Saturday, March 23, 2019

Wisconsin Department of Justice is reviewing cases against two former UW Oshkosh officials

These images are carved on the exterior of the Winnebago County Courthouse, where the criminal case against two former officials of the University of Wisconsin Oshkosh is scheduled to resume next month.
By Miles Maguire

With two former top officials of UW Oshkosh due back in court next month, the new attorney general is reviewing the criminal and civil cases against them.

“The Department of Justice is evaluating the appropriate disposition of these matters,” said Rebecca A. Ballweg, the agency’s deputy director of communications.

The review comes in the wake of an agreement between the UW System Board of Regents and the UW Oshkosh Foundation to resolve their differences. The foundation has submitted a plan of reorganization that, if approved at a scheduled March 25 hearing, would allow it to emerge from bankruptcy.

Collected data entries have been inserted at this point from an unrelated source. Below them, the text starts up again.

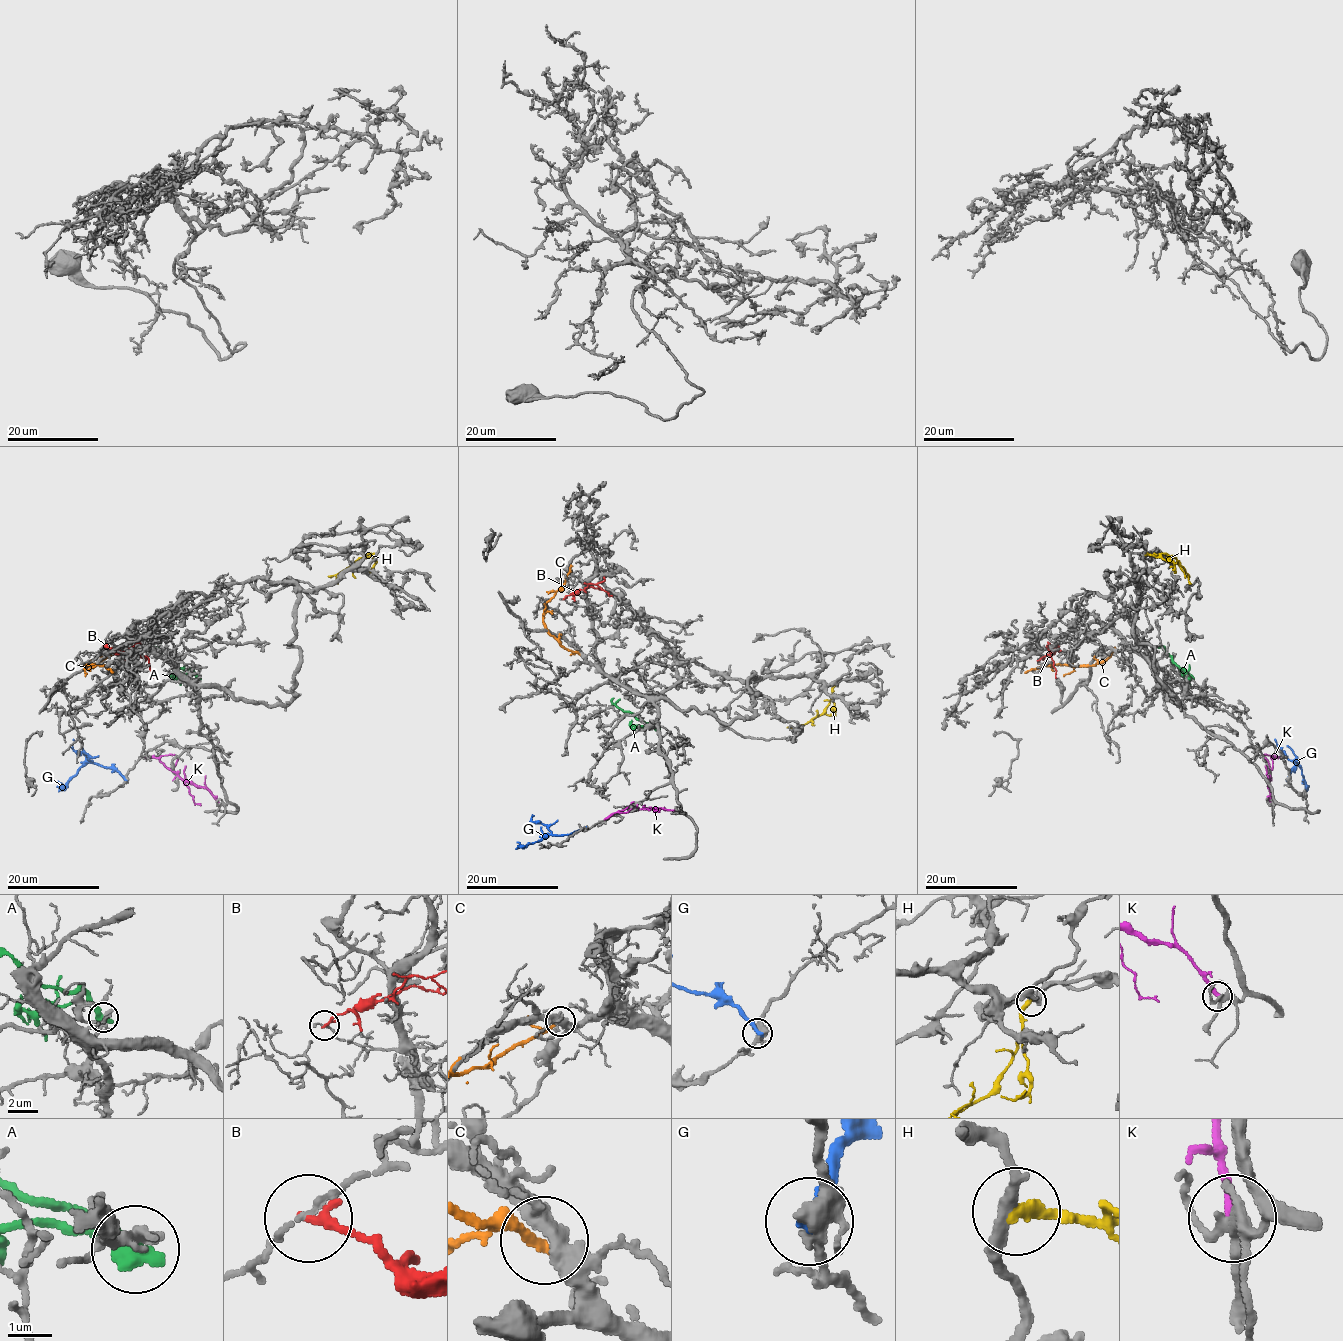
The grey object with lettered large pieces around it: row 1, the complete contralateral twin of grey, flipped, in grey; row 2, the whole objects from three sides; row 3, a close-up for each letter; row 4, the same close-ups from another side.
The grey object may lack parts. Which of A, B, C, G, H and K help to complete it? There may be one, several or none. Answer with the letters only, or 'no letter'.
no letter

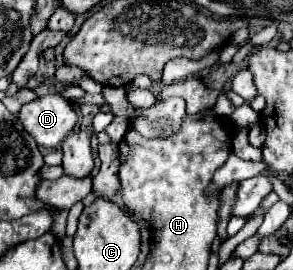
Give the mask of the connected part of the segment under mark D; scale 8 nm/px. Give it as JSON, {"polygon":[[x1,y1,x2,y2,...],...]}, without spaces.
{"polygon":[[46,95,24,103,18,111,18,119,38,145,54,149,74,129,78,115,64,97]]}

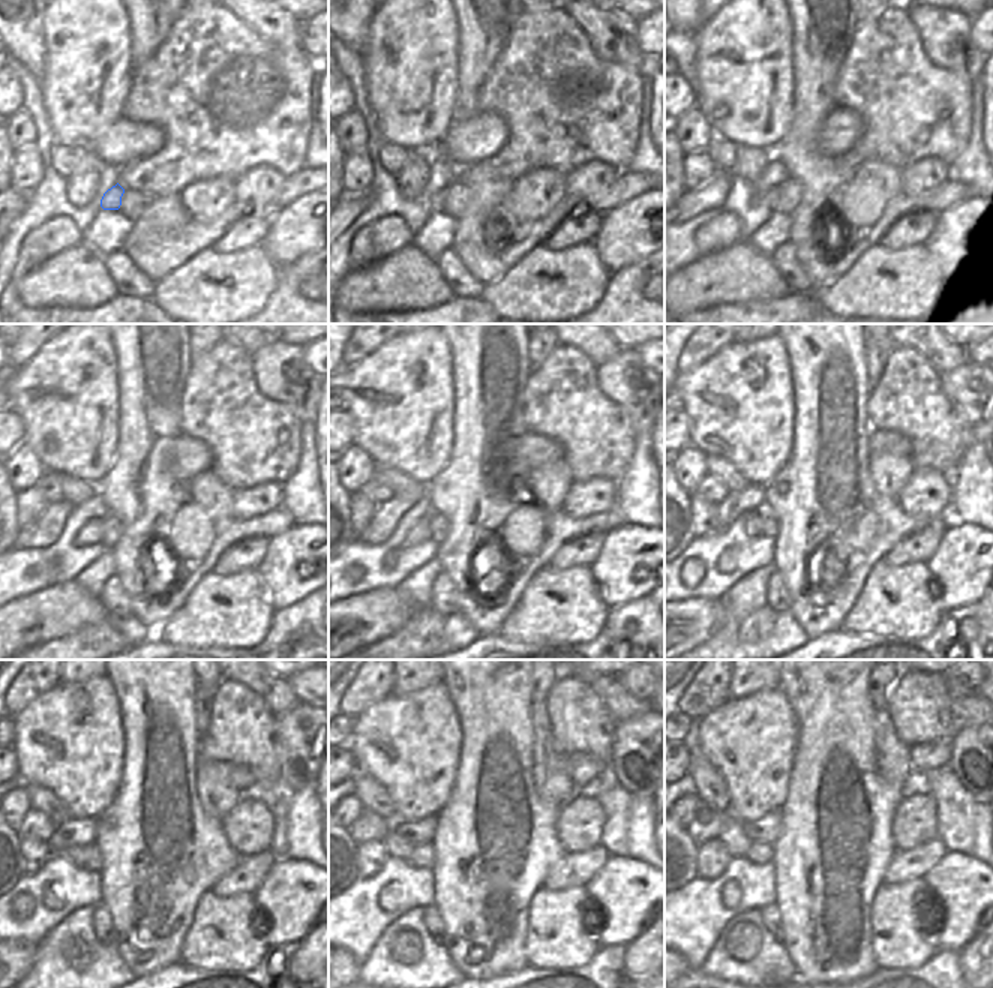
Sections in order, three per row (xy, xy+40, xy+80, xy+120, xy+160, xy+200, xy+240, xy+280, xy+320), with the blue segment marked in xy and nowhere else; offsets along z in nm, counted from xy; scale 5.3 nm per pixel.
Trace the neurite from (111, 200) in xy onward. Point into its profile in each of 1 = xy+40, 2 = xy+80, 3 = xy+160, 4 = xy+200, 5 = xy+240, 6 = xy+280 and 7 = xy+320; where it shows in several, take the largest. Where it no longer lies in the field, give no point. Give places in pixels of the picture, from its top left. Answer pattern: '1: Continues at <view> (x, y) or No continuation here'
1: Continues at xy+40 (437, 201)
2: Continues at xy+80 (770, 200)
3: Continues at xy+160 (420, 532)
4: Continues at xy+200 (752, 519)
5: Continues at xy+240 (74, 853)
6: Continues at xy+280 (396, 846)
7: Continues at xy+320 (732, 837).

The two UW Oshkosh officials, former Chancellor Richard Wells and former Vice Chancellor Thomas Sonnleitner, have been accused of acting improperly in facilitating financial arrangements between the foundation and the university. They are scheduled to return to Winnebago County District Court on April 2 for a status conference on their case.

The accusations against the two, contained in separate criminal and civil cases, rely on a reading of the Wisconsin Constitution that has been rejected by both federal and state courts as the foundation case has developed. Without that legal support for its position, the state faces a challenge in advancing the charges against Wells and Sonnleitner.


The UW Oshkosh cases were brought by the Department of Justice when it was led by Republican Brad D. Schimel. He was replaced by a new attorney general, Democrat Josh Kaul, who was elected last fall. 

The civil case seeks the recovery of “actual damages” suffered by the UW System because of actions taken by Wells and Sonnleitner. But late last year, the university regents said in a statement that they were “pleased” to take over two real estate projects at the UW Oshkosh campus. This language of the regents' announcement suggests hat there were no financial losses suffered by the school when the value of the buildings is compared to cash outlays.

To succeed in the criminal case, the state would have to show that Wells and Sonnleitner had acted in a way that was inconsistent with their job duties and that showed an intent to obtain a “dishonest advantage.” These standards are based on a previous public corruption case that went to the state Supreme Court.

By contrast Wells, for example, has argued that any actions he took to transfer funds from the university to its foundation were within the scope of his authority. He has also argued that his actions “conferred a benefit” upon the university based on its construction of real estate assets that have been used to help the school and its students.

Raymond M. Dall’Osto, Wells’ attorney, did not respond to a request for comment.